### Data section

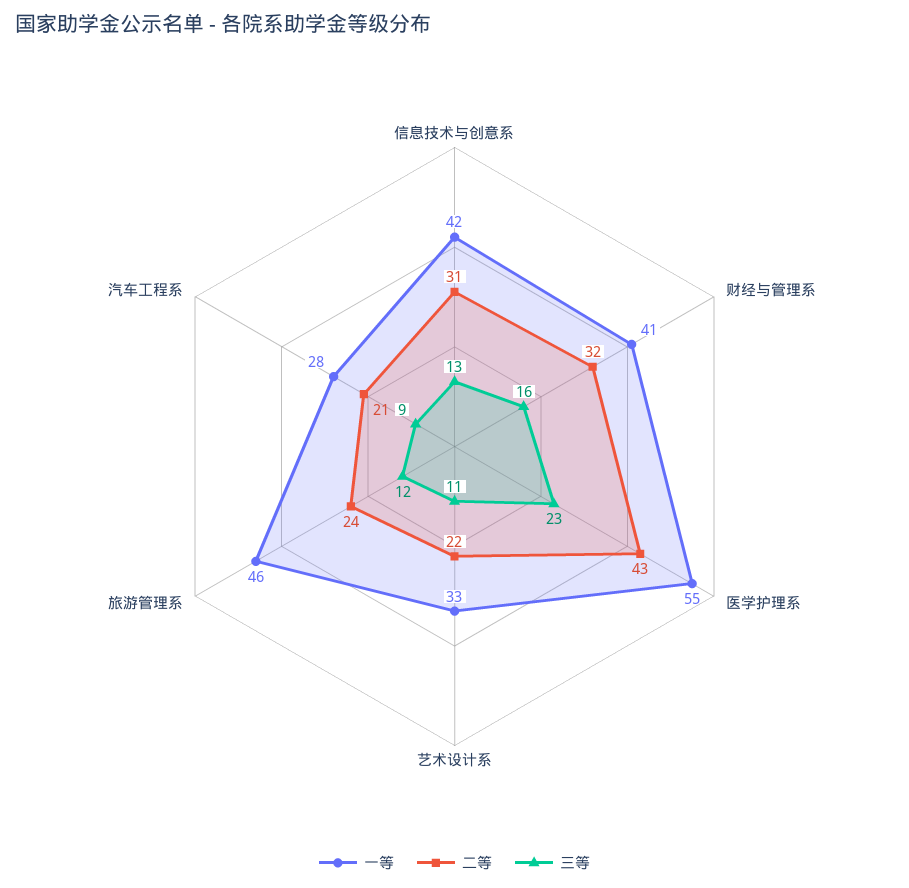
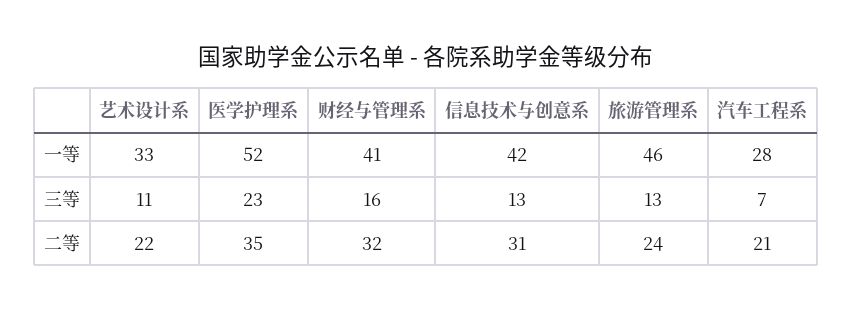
  {
    "一等": {
      "信息技术与创意系": 42,
      "财经与管理系": 41,
-     "医学护理系": 55,
+     "医学护理系": 52,
      "艺术设计系": 33,
      "旅游管理系": 46,
      "汽车工程系": 28
    },
    "二等": {
      "信息技术与创意系": 31,
      "财经与管理系": 32,
-     "医学护理系": 43,
+     "医学护理系": 35,
      "艺术设计系": 22,
      "旅游管理系": 24,
      "汽车工程系": 21
    },
    "三等": {
      "信息技术与创意系": 13,
      "财经与管理系": 16,
      "医学护理系": 23,
      "艺术设计系": 11,
-     "旅游管理系": 12,
+     "旅游管理系": 13,
-     "汽车工程系": 9
+     "汽车工程系": 7
    }
  }

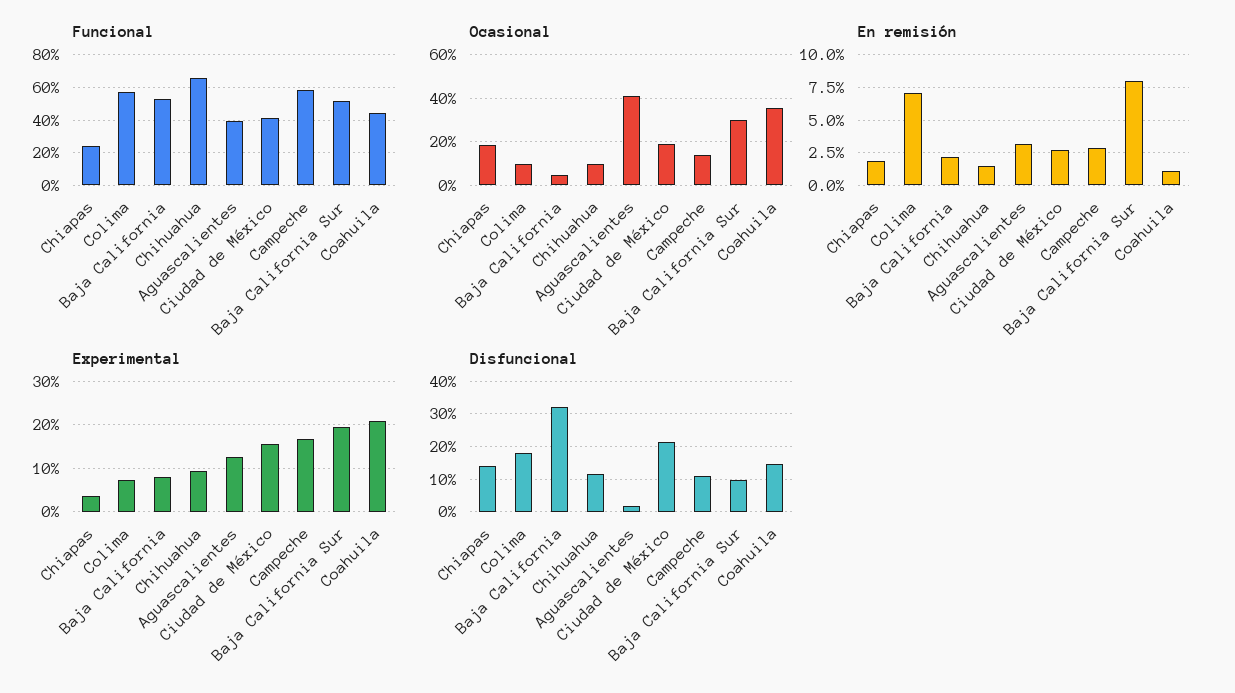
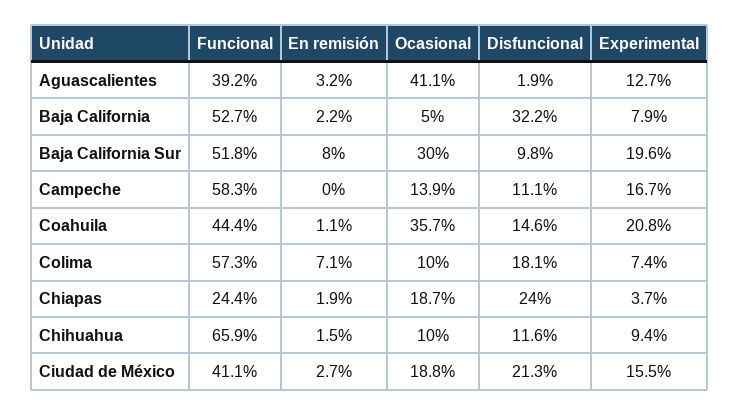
  {
    "Funcional": {
      "Chiapas": 24.4,
      "Colima": 57.3,
      "Baja California": 52.7,
      "Chihuahua": 65.9,
      "Aguascalientes": 39.2,
      "Ciudad de México": 41.1,
      "Campeche": 58.3,
      "Baja California Sur": 51.8,
      "Coahuila": 44.4
    },
    "Ocasional": {
      "Chiapas": 18.7,
      "Colima": 10,
      "Baja California": 5,
      "Chihuahua": 10,
      "Aguascalientes": 41.1,
      "Ciudad de México": 18.8,
      "Campeche": 13.9,
      "Baja California Sur": 30,
      "Coahuila": 35.7
    },
    "En remisión": {
      "Chiapas": 1.9,
      "Colima": 7.1,
      "Baja California": 2.2,
      "Chihuahua": 1.5,
      "Aguascalientes": 3.2,
      "Ciudad de México": 2.7,
-     "Campeche": 3,
+     "Campeche": 0,
      "Baja California Sur": 8,
      "Coahuila": 1.1
    },
    "Experimental": {
      "Chiapas": 3.7,
      "Colima": 7.4,
      "Baja California": 7.9,
      "Chihuahua": 9.4,
      "Aguascalientes": 12.7,
      "Ciudad de México": 15.5,
      "Campeche": 16.7,
      "Baja California Sur": 19.6,
      "Coahuila": 20.8
    },
    "Disfuncional": {
-     "Chiapas": 14,
+     "Chiapas": 24,
      "Colima": 18.1,
      "Baja California": 32.2,
      "Chihuahua": 11.6,
      "Aguascalientes": 1.9,
      "Ciudad de México": 21.3,
      "Campeche": 11.1,
      "Baja California Sur": 9.8,
      "Coahuila": 14.6
    }
  }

######

Output all of the data word for word, excluding any pictures.

  {
    "一等": {
      "信息技术与创意系": 42,
      "财经与管理系": 41,
-     "医学护理系": 55,
+     "医学护理系": 52,
      "艺术设计系": 33,
      "旅游管理系": 46,
      "汽车工程系": 28
    },
    "二等": {
      "信息技术与创意系": 31,
      "财经与管理系": 32,
-     "医学护理系": 43,
+     "医学护理系": 35,
      "艺术设计系": 22,
      "旅游管理系": 24,
      "汽车工程系": 21
    },
    "三等": {
      "信息技术与创意系": 13,
      "财经与管理系": 16,
      "医学护理系": 23,
      "艺术设计系": 11,
-     "旅游管理系": 12,
+     "旅游管理系": 13,
-     "汽车工程系": 9
+     "汽车工程系": 7
    }
  }

  {
    "Funcional": {
      "Chiapas": 24.4,
      "Colima": 57.3,
      "Baja California": 52.7,
      "Chihuahua": 65.9,
      "Aguascalientes": 39.2,
      "Ciudad de México": 41.1,
      "Campeche": 58.3,
      "Baja California Sur": 51.8,
      "Coahuila": 44.4
    },
    "Ocasional": {
      "Chiapas": 18.7,
      "Colima": 10,
      "Baja California": 5,
      "Chihuahua": 10,
      "Aguascalientes": 41.1,
      "Ciudad de México": 18.8,
      "Campeche": 13.9,
      "Baja California Sur": 30,
      "Coahuila": 35.7
    },
    "En remisión": {
      "Chiapas": 1.9,
      "Colima": 7.1,
      "Baja California": 2.2,
      "Chihuahua": 1.5,
      "Aguascalientes": 3.2,
      "Ciudad de México": 2.7,
-     "Campeche": 3,
+     "Campeche": 0,
      "Baja California Sur": 8,
      "Coahuila": 1.1
    },
    "Experimental": {
      "Chiapas": 3.7,
      "Colima": 7.4,
      "Baja California": 7.9,
      "Chihuahua": 9.4,
      "Aguascalientes": 12.7,
      "Ciudad de México": 15.5,
      "Campeche": 16.7,
      "Baja California Sur": 19.6,
      "Coahuila": 20.8
    },
    "Disfuncional": {
-     "Chiapas": 14,
+     "Chiapas": 24,
      "Colima": 18.1,
      "Baja California": 32.2,
      "Chihuahua": 11.6,
      "Aguascalientes": 1.9,
      "Ciudad de México": 21.3,
      "Campeche": 11.1,
      "Baja California Sur": 9.8,
      "Coahuila": 14.6
    }
  }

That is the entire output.